Is the leaf size due to different sub-species, or more likely growing condition? I kinda like the smaller leaf, and I have noticed the new growth leaf of the HC in my tank is getting bigger and bigger.

If it is to do with growing condition, does anyone know what kind of condition (light/co2/substrate/etc) would promote smaller leaf size?


----------



## Stasiu (Sep 9, 2007)

High light would be the greatest factor in promoting smaller and shorter leaf growth.


----------



## njoker (Feb 9, 2008)

Choco said:


> Is the leaf size due to different sub-species, or more likely growing condition? I kinda like the smaller leaf, and I have noticed the new growth leaf of the HC in my tank is getting bigger and bigger.


Dwarf baby tears aka _Hemianthus callitrichoides _or HC. You might have Micranthemum umbrosum (aka baby tears) if the plant in your tank is bigger. I have both and they both look alike, except the baby tears are bigger and dwarf baby tears are a lot smaller.

HC is also grown emersed.

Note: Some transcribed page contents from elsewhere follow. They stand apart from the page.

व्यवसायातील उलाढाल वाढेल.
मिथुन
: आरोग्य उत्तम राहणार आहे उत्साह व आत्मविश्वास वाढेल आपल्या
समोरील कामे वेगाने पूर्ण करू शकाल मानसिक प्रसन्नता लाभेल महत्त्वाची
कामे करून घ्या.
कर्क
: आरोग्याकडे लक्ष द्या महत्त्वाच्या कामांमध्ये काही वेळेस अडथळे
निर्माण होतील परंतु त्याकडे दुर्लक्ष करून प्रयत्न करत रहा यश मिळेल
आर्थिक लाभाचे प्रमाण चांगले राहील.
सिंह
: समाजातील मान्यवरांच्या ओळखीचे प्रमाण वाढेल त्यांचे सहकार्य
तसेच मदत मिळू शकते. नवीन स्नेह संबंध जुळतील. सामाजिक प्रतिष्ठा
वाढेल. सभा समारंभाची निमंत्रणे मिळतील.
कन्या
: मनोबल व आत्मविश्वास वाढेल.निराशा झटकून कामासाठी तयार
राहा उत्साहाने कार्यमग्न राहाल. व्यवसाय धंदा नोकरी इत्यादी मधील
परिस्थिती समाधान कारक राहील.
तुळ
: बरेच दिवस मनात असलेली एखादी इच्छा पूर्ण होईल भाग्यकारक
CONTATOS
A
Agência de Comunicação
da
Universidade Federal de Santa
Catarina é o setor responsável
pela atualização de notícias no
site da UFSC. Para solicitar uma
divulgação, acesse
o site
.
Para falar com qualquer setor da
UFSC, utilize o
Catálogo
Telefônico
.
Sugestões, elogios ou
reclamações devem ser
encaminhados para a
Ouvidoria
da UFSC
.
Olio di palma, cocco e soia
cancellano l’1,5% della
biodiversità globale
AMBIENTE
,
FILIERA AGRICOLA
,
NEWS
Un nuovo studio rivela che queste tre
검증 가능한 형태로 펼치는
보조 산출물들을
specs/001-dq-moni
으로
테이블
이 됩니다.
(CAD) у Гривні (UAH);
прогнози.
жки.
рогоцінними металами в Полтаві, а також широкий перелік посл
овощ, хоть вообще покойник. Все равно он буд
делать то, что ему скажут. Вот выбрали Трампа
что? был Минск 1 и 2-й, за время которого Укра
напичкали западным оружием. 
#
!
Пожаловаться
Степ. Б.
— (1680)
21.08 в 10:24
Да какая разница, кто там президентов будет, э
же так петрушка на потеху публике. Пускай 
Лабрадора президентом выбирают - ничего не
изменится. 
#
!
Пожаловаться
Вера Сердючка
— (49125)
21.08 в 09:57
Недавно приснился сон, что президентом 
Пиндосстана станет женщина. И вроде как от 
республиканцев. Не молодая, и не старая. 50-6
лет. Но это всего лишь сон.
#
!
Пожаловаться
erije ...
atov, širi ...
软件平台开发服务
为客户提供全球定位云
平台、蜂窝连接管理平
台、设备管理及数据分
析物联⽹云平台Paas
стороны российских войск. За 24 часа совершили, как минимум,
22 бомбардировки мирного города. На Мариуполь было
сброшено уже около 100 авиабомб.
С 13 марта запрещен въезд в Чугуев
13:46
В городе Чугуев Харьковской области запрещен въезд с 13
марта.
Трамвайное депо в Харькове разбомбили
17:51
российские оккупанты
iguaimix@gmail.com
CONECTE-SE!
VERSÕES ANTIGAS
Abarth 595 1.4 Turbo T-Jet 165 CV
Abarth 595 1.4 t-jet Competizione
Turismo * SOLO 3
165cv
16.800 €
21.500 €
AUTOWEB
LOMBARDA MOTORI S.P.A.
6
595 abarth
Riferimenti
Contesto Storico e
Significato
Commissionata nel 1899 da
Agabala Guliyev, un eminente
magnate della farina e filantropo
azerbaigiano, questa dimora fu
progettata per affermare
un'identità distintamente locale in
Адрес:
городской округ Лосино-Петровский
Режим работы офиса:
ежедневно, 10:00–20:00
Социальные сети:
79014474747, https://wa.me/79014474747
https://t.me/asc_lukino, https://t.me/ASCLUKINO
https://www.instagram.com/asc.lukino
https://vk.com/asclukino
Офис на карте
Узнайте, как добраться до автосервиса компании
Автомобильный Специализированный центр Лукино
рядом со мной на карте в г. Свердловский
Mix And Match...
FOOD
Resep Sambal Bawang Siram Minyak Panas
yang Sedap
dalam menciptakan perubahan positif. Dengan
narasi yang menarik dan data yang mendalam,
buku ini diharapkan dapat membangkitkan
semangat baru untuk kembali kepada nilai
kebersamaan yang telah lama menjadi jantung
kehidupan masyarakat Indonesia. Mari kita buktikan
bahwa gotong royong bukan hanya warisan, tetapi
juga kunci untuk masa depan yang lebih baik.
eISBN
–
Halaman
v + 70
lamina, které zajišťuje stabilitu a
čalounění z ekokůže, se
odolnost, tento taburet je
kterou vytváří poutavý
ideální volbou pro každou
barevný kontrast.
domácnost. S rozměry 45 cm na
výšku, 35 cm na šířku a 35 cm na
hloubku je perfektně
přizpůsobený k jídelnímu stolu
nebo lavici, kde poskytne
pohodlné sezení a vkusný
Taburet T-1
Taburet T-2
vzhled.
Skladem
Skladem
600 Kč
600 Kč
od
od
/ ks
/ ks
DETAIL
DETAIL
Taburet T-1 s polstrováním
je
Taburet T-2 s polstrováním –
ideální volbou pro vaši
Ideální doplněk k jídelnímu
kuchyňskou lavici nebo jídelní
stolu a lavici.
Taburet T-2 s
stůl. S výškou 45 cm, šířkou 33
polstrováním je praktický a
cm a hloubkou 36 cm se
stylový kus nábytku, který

Maybe the submersed leaves gets bigger(?).

I'm not too sure though, growing conditions could also affect how big it gets I suppose.


----------



## @[email protected] (Oct 24, 2007)

the HC in the store was definately in the emersed form. i bought one of those pots like that and most of it did, what survived grew bigger leaves.

if you grow it out of water, you will get it like that, its the only way pretty much.


----------